Under the coalition the grasping hand of the Treasury has been allowed to influence the deign of the concept for protecting British intellectual property, and consequently the government announced their intention to create a 'patent box' . Under this category a company [or possibly a high-net-worth individual] would be able to secure a patent, and to implement it into production, and get tax exemptions and reductions at various stages in the process. The 2010 Coalition government declared that they would implement the plan and a few companies, including Glaxo, entered discussion with the government about using the process. Glaxo planned to extend their UK factories under a Box agreement specifically to exploit a new product for which it was in process of securing a patent. The company announced its decision to invest in the UK on Budget Day 2012 [as featured in the previous Post here], to accommodate the squalid spin doctoring of sad politicians who would seek any propaganda point in the absence of evidence of real economic progress.  In this case, there was real potential in the investment. But [as already noted] the Patent Box is not the only inducement to locate industrial plant in the UK. British labour is becoming relatively cheaper as Chinese workers begin to enjoy consumerism with larger wages, and the tax system in the UK is becoming a little less oppressive. UK and EU Labour law and the omnipresent intrusion of inept and officious 'health and safety' regulations are still deterrents to investment, especially in physical production. But steps are being taken in the right direction, albeit they are hesitant and indecisive.

The bigger issue that is disclosed by the Glaxo announcement is that safeguarding intellectual property is becoming the most important consideration of companies in the global economy: and while the US government has become obsessive about China's 'theft' of such property the EU and European governments have still not grasped the heart of this issue. The leading British ministry, BIS, has focussed on reducing the period between the filing of a patent application and the manufacture of the product; which is a good thing if it can be achieved while maintaining the secret.

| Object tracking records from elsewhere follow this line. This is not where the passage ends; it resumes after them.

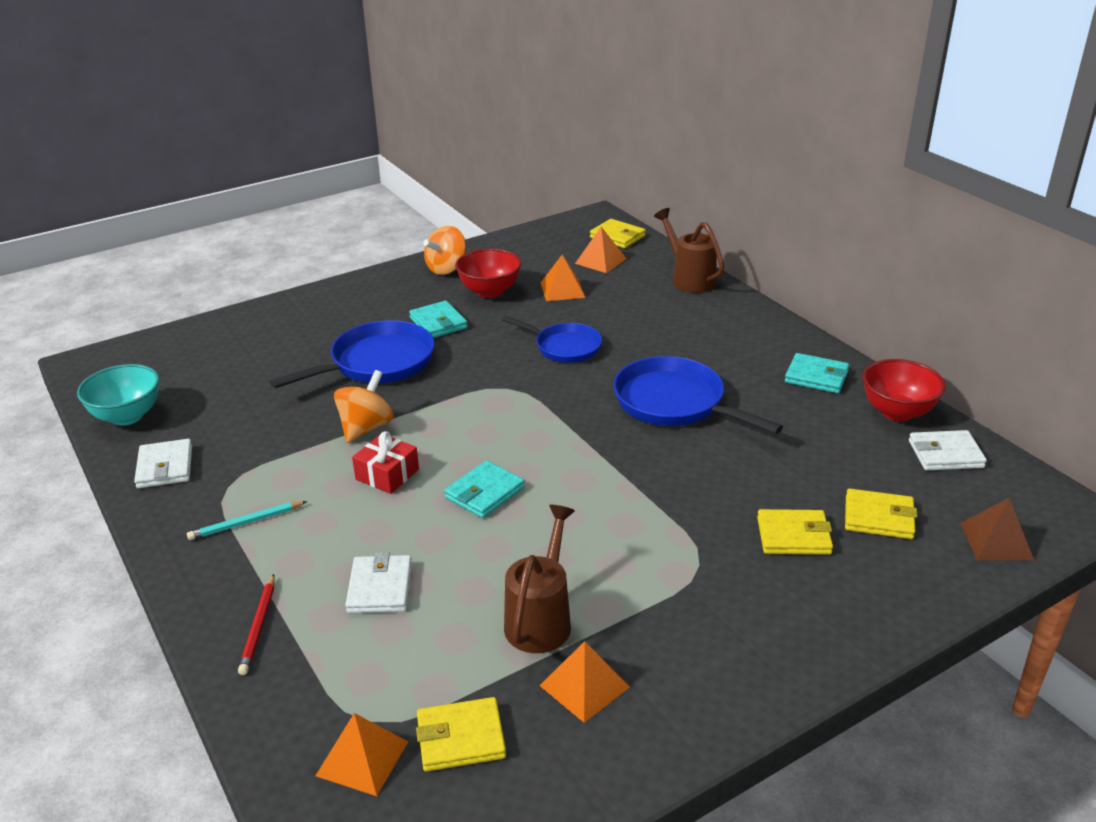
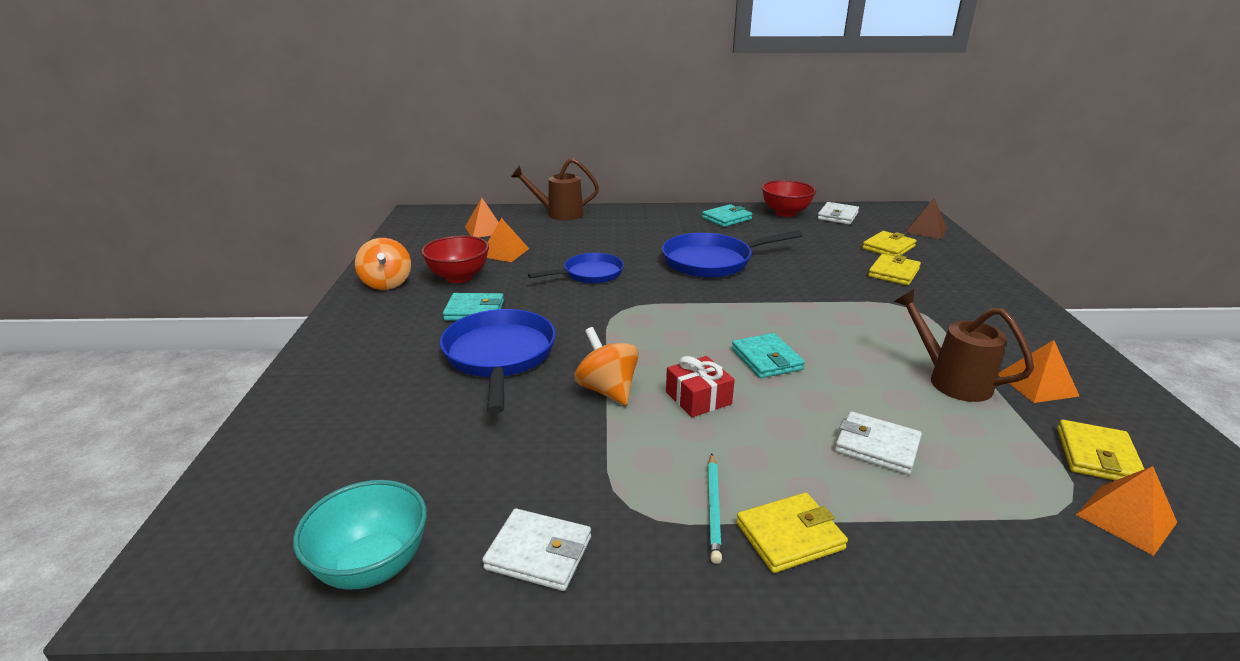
camera: 60 degrees left, 5 degrees down
red pencil [238,574,275,675] -> none
yellow wallet [590,219,646,248] -> yellow wallet moved to [736,493,848,573]

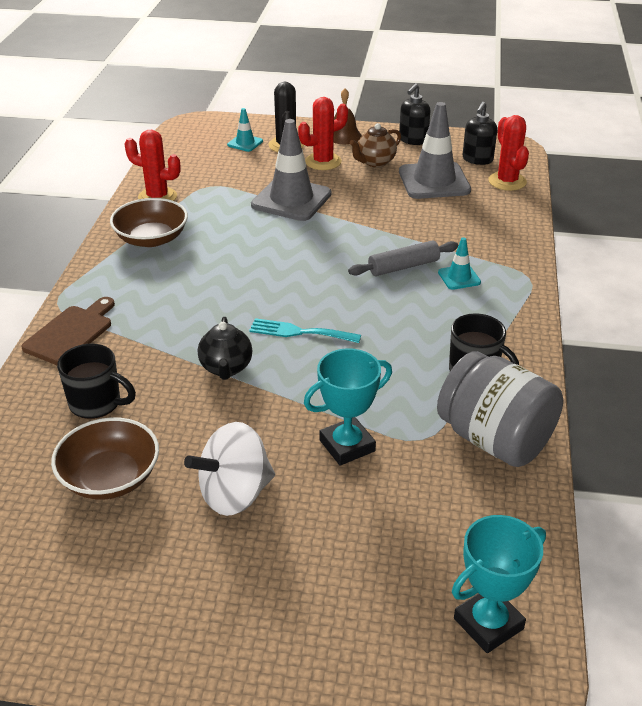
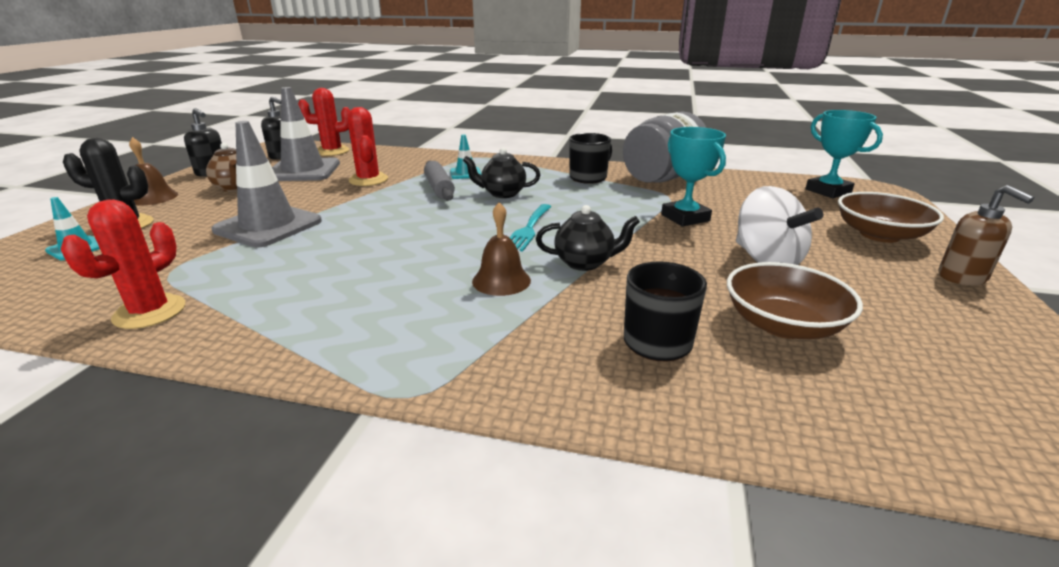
camera: 85 degrees left, 10 degrees down
brown cutting board [21,297,115,365] -> none
brown bowl [110,198,188,247] -> brown bowl moved to [838,192,944,243]
red cactus [298,97,348,170] -> red cactus moved to [347,107,388,186]
none -> black teapot [463,148,540,198]
none -> brown bell [472,202,531,296]
none -> brown soap dispenser [938,185,1035,285]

But the entire positive story is yet to be told: that Brits, including Glaxo research teams, are unusually fecund in producing both patentable inventions and marketable concepts. The world's leading advertising agents are British, and several of the world's best-known and highest-regarded brands are British: yet a major feature of British business is the sad fact that while ideas continue to bubble up, and patents are registered, there is a dearth of funding to develop products fast enough. Firms  are sold in their infancy, usually to foreign owners who then reap the rewards for developing the product and its marketplace. To concentrate exclusively on implementing patents is to miss the point.

New patents can improve existing brands, or can be the basis for a new creation of brand value. The establishment of a new brand partly depends on marketing, partly on spontaneous shifts in fashion, partly on consumers' incomes increasing enough to embrace the new  consumer experience in addition to the existing standard of living. Investment must be made, often over a series of years, in the development of brand reputation as well as in the technicalities of material manufacture. Investment in systems patents and copyrights, brand-names and trademarks, is needed: these aspects can be more costly than the technical patents that are embodied in a material patent. The total suite of investments is needed to build a brand; otherwise patent-owners who are discouraged from developing their firms and their brands by lack of investments will still be tempted to cash-in their assets and sell the firm and its intellectual property to be developed in foreign hands. The British government needs to move a lot further to meet the need!